Reproduce all of the records below word for word, omitting the pictures.

Chart understanding records:
::::::::
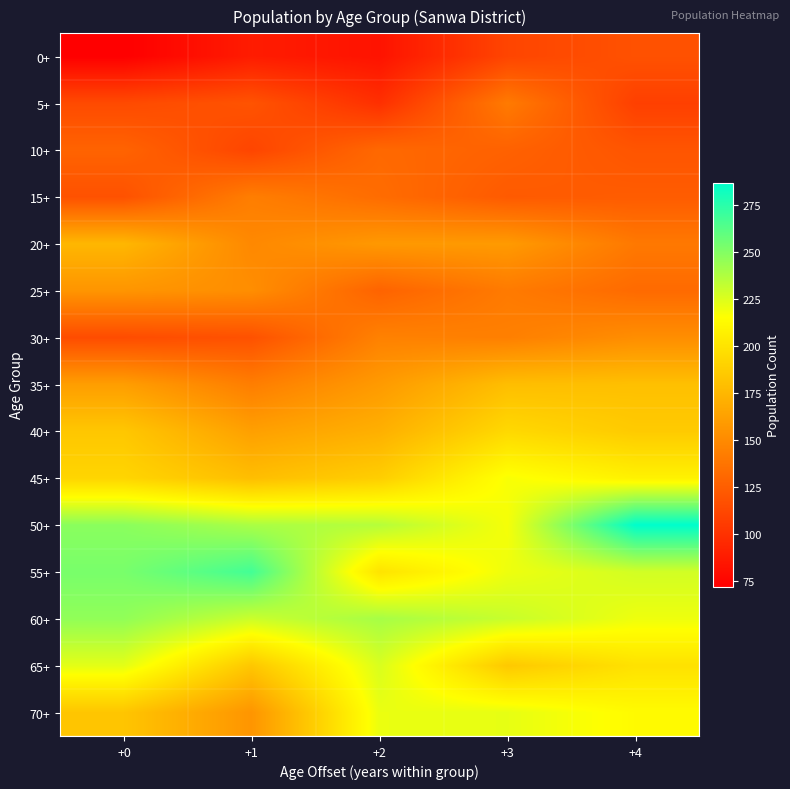

Rank the series at +1 from highest to lowest value.

55+, 50+, 60+, 65+, 45+, 40+, 70+, 25+, 20+, 15+, 35+, 5+, 30+, 10+, 0+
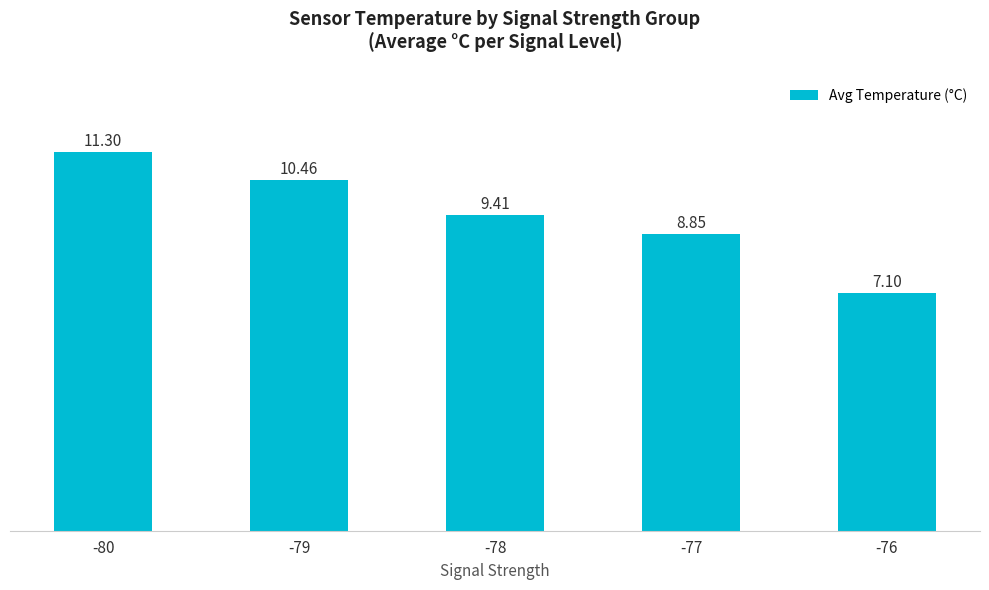

Rank the categories by value from lowest to highest.

-76, -77, -78, -79, -80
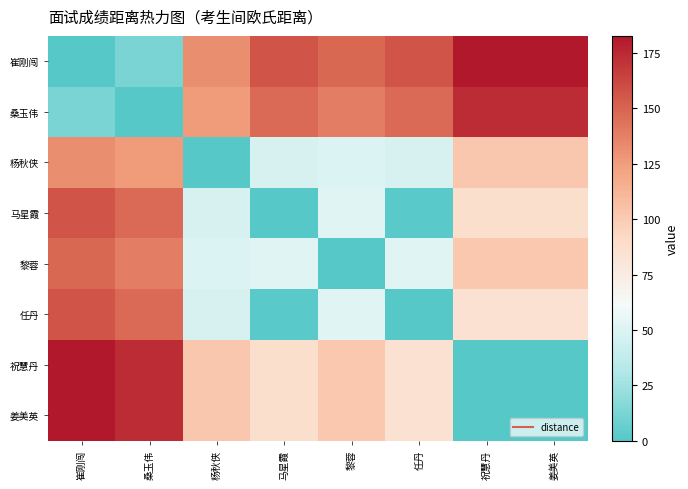

Reading right to left, list all the values displayed in this chart.

崔刚闯: 姜美英=182.8	祝慧丹=182.8	任丹=156.6	黎蓉=148.0	马星霞=156.5	杨秋侠=131.9	桑玉伟=12.8	崔刚闯=0.0
桑玉伟: 姜美英=173.8	祝慧丹=173.8	任丹=147.2	黎蓉=138.9	马星霞=147.2	杨秋侠=125.2	桑玉伟=0.0	崔刚闯=12.8
杨秋侠: 姜美英=102.6	祝慧丹=102.6	任丹=47.7	黎蓉=49.8	马星霞=47.5	杨秋侠=0.0	桑玉伟=125.2	崔刚闯=131.9
马星霞: 姜美英=87.5	祝慧丹=87.5	任丹=1.9	黎蓉=51.9	马星霞=0.0	杨秋侠=47.5	桑玉伟=147.2	崔刚闯=156.5
黎蓉: 姜美英=101.5	祝慧丹=101.5	任丹=51.9	黎蓉=0.0	马星霞=51.9	杨秋侠=49.8	桑玉伟=138.9	崔刚闯=148.0
任丹: 姜美英=85.6	祝慧丹=85.6	任丹=0.0	黎蓉=51.9	马星霞=1.9	杨秋侠=47.7	桑玉伟=147.2	崔刚闯=156.6
祝慧丹: 姜美英=0.0	祝慧丹=0.0	任丹=85.6	黎蓉=101.5	马星霞=87.5	杨秋侠=102.6	桑玉伟=173.8	崔刚闯=182.8
姜美英: 姜美英=0.0	祝慧丹=0.0	任丹=85.6	黎蓉=101.5	马星霞=87.5	杨秋侠=102.6	桑玉伟=173.8	崔刚闯=182.8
::::::::
Your response:
Rank the series at +1 from highest to lowest value.

55+, 50+, 60+, 65+, 45+, 40+, 70+, 25+, 20+, 15+, 35+, 5+, 30+, 10+, 0+

Rank the categories by value from lowest to highest.

-76, -77, -78, -79, -80

Reading right to left, list all the values displayed in this chart.

崔刚闯: 姜美英=182.8	祝慧丹=182.8	任丹=156.6	黎蓉=148.0	马星霞=156.5	杨秋侠=131.9	桑玉伟=12.8	崔刚闯=0.0
桑玉伟: 姜美英=173.8	祝慧丹=173.8	任丹=147.2	黎蓉=138.9	马星霞=147.2	杨秋侠=125.2	桑玉伟=0.0	崔刚闯=12.8
杨秋侠: 姜美英=102.6	祝慧丹=102.6	任丹=47.7	黎蓉=49.8	马星霞=47.5	杨秋侠=0.0	桑玉伟=125.2	崔刚闯=131.9
马星霞: 姜美英=87.5	祝慧丹=87.5	任丹=1.9	黎蓉=51.9	马星霞=0.0	杨秋侠=47.5	桑玉伟=147.2	崔刚闯=156.5
黎蓉: 姜美英=101.5	祝慧丹=101.5	任丹=51.9	黎蓉=0.0	马星霞=51.9	杨秋侠=49.8	桑玉伟=138.9	崔刚闯=148.0
任丹: 姜美英=85.6	祝慧丹=85.6	任丹=0.0	黎蓉=51.9	马星霞=1.9	杨秋侠=47.7	桑玉伟=147.2	崔刚闯=156.6
祝慧丹: 姜美英=0.0	祝慧丹=0.0	任丹=85.6	黎蓉=101.5	马星霞=87.5	杨秋侠=102.6	桑玉伟=173.8	崔刚闯=182.8
姜美英: 姜美英=0.0	祝慧丹=0.0	任丹=85.6	黎蓉=101.5	马星霞=87.5	杨秋侠=102.6	桑玉伟=173.8	崔刚闯=182.8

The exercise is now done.